Access Venture Capital turut terlibat dalam pendanaan, juga Walden International yang merupakan investor sebelumnya. Awal tahun lalu perusahaan juga baru kumpulkan dana pra-seri A senilai $3,1 juta.
Dana segar akan difokuskan untuk meningkatkan pertumbuhan bisnis di Asia Timur, serta melakukan ekspansi ke Amerika Latin dan Afrika.
CredoLab berasal dari Singapura, saat ini mereka juga sudah memiliki basis operasional di Indonesia. Pihaknya juga sudah tercatat OJK sebagai penyelenggara Inovasi Keuangan Digital (IKD) sejak Desember 2019.
Dalam wawancaranya bersama DailySocial, Chief Product Officer CredoLab Michele Tucci mengungkapkan, platformnya bekerja dengan membaca data di smartphone untuk menghasilkan skor perilaku pengguna. Selanjutnya data tersebut diolah untuk memperkirakan kemungkinan gagal bayar. Metadata di perangkat diakses secara anonim, dengan tetap menjamin privasi.

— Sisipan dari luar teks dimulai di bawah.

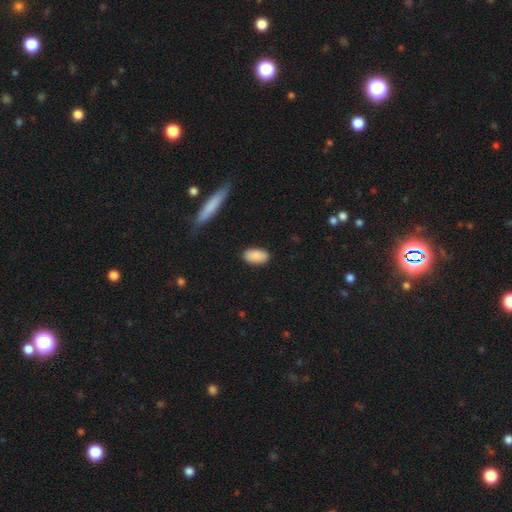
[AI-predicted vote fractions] A smooth galaxy with no disk features (89%) that is in between round and cigar-shaped (94%). Merging: none (87%).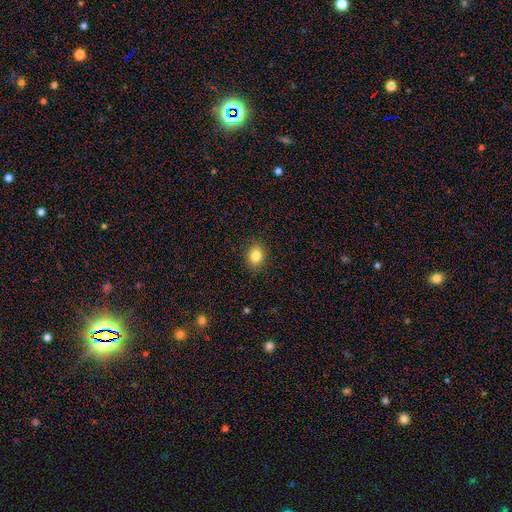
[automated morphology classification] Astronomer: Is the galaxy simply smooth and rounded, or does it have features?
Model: smooth — 84%.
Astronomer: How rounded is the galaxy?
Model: in between — 60% (runner-up: round, 39%).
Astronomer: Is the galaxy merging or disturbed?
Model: none — 89%.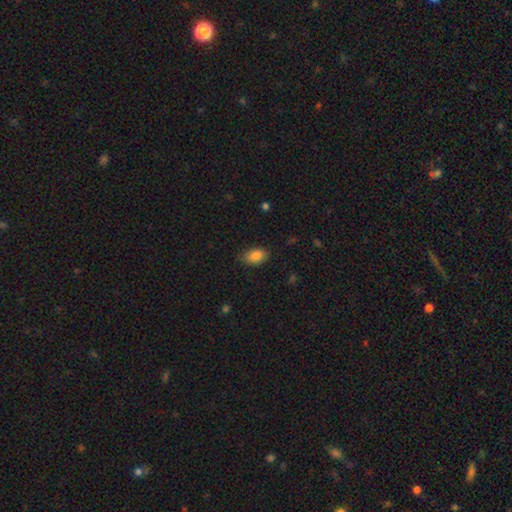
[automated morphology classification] This is clearly a smooth galaxy (85%). How rounded: clearly in between (90%). Merging: clearly none (82%).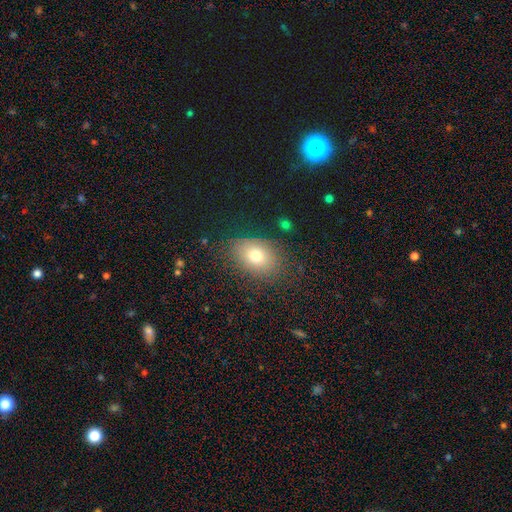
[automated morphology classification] A smooth galaxy with no disk features (75%) that is in between round and cigar-shaped (72%). Merging: none (81%).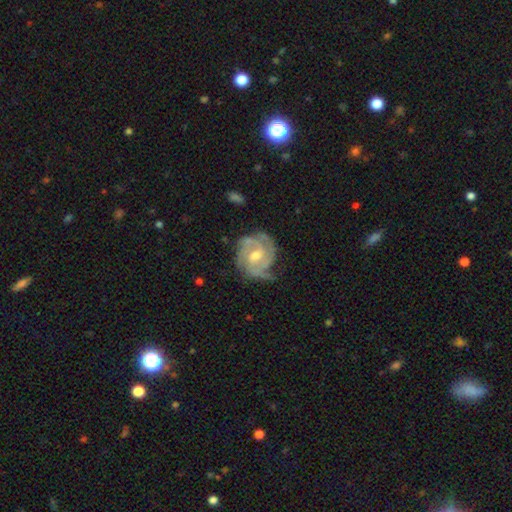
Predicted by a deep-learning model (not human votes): smooth-or-featured: featured or disk: 85% | smooth: 10% | star or artifact: 5%
  disk-edge-on: no: 98% | yes: 2%
    bar: weak: 49% | no: 40% | strong: 10%
    has-spiral-arms: yes: 94% | no: 6%
      spiral-winding: tight: 54% | medium: 36% | loose: 10%
      spiral-arm-count: 3: 33% | can't tell: 23% | 2: 23% | 4: 11% | 1: 5% | more than 4: 5%
    bulge-size: moderate: 66% | small: 28% | large: 3% | none: 1% | dominant: 1%
  merging: none: 60% | minor disturbance: 26% | major disturbance: 12% | merger: 2%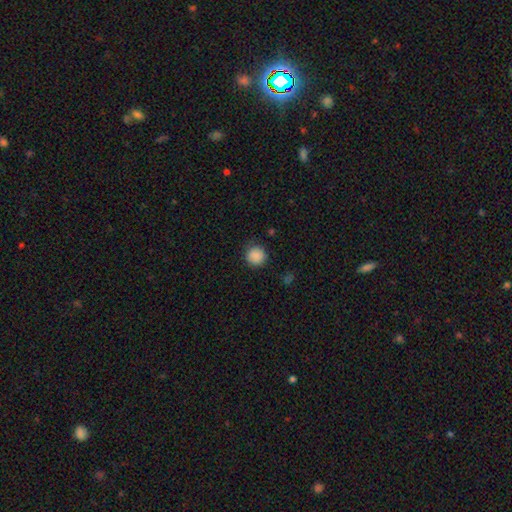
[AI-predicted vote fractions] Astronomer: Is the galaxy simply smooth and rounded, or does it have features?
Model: smooth — 88%.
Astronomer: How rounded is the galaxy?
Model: round — 94%.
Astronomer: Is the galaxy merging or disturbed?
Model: none — 88%.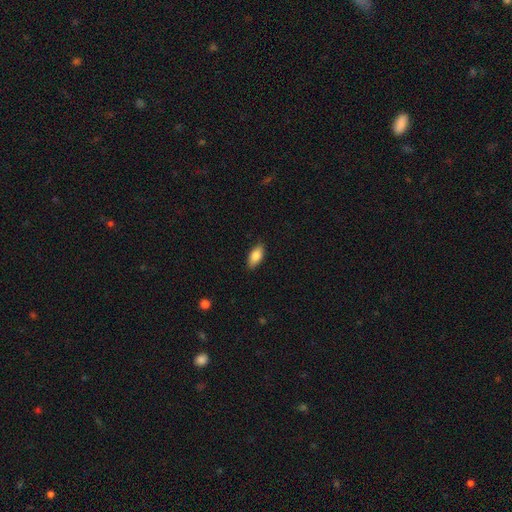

Saat ini layanan credit scoring CredoLab dimanfaatkan oleh berbagai institusi, baik perbankan, pemain fintech, e-commerce, dan bisnis teknologi lainnya. Model bisnisnya adalah pay-per-use atau bayar.
Bisnis credit scoring di Indonesia
Di Indonesia, tidak hanya CredoLab yang tawarkan solusi credit scoring. Menurut data OJK yang dipublikasikan per Juli 2020, setidaknya ada 13 pemain yang saat ini beroperasi di Indonesia, sebagai berikut:
Seiring peningkatan jumlah penyedia layanan pinjaman digital, platform credit scoring makin laris digunakan. Pendekatan sebelumnya yang banyak dilakukan perbankan, yakni melalui analis kredit (dengan petugas khusus), memiliki beberapa isu saat diterapkan di fintech. Di antaranya membutuhkan proses lama dan histori data tidak selalu ada (terlebih saat melayani nasabah underbanked dan unbanked).
Layanan penilaian kredit terkini memanfaatkan data-data yang terbentuk dari aktivitas pengguna bersama perangkatnya, termasuk data transaksi yang dilakukan dengan berbagai aplikasi (seperti e-commerce, ride hailing, e-wallet, dll), hingga aktivitas di media sosial. Proses analisisnya sangat terbantu teknologi seperti big data, machine learning, dan AI.
More Coverage:
Metodologinya pun terus berkembang, misalnya yang dilakukan Pefindo bersama XL Axiata dalam produk IdTelcoScore, mereka merilis produk penilaian alternatif memanfaatkan nomor seluler pengguna XL Axiata untuk menganalisis kelayakan kredit debitur. Data telekomunikasi seluler dinilai dapat menjadi salah satu data alternatif yang penting karena tumbuh signifikan dan jumlahnya masif.
Sebelum platform penilaian kredit berkembang seperti sekarang, banyak startup fintech yang lakukan pendekatan semi-manual. Misalnya beberapa pemain meminta pengguna mengunggah beberapa dokumen identitas atau mengharuskan mereka menghubungkan akun e-commerce ke platform penilaian kredit – untuk melihat transaksi yang telah dilakukan. Beberapa lainnya meminta pengguna mengunggah dokumen agunan seperti bukti pembayaran tagihan.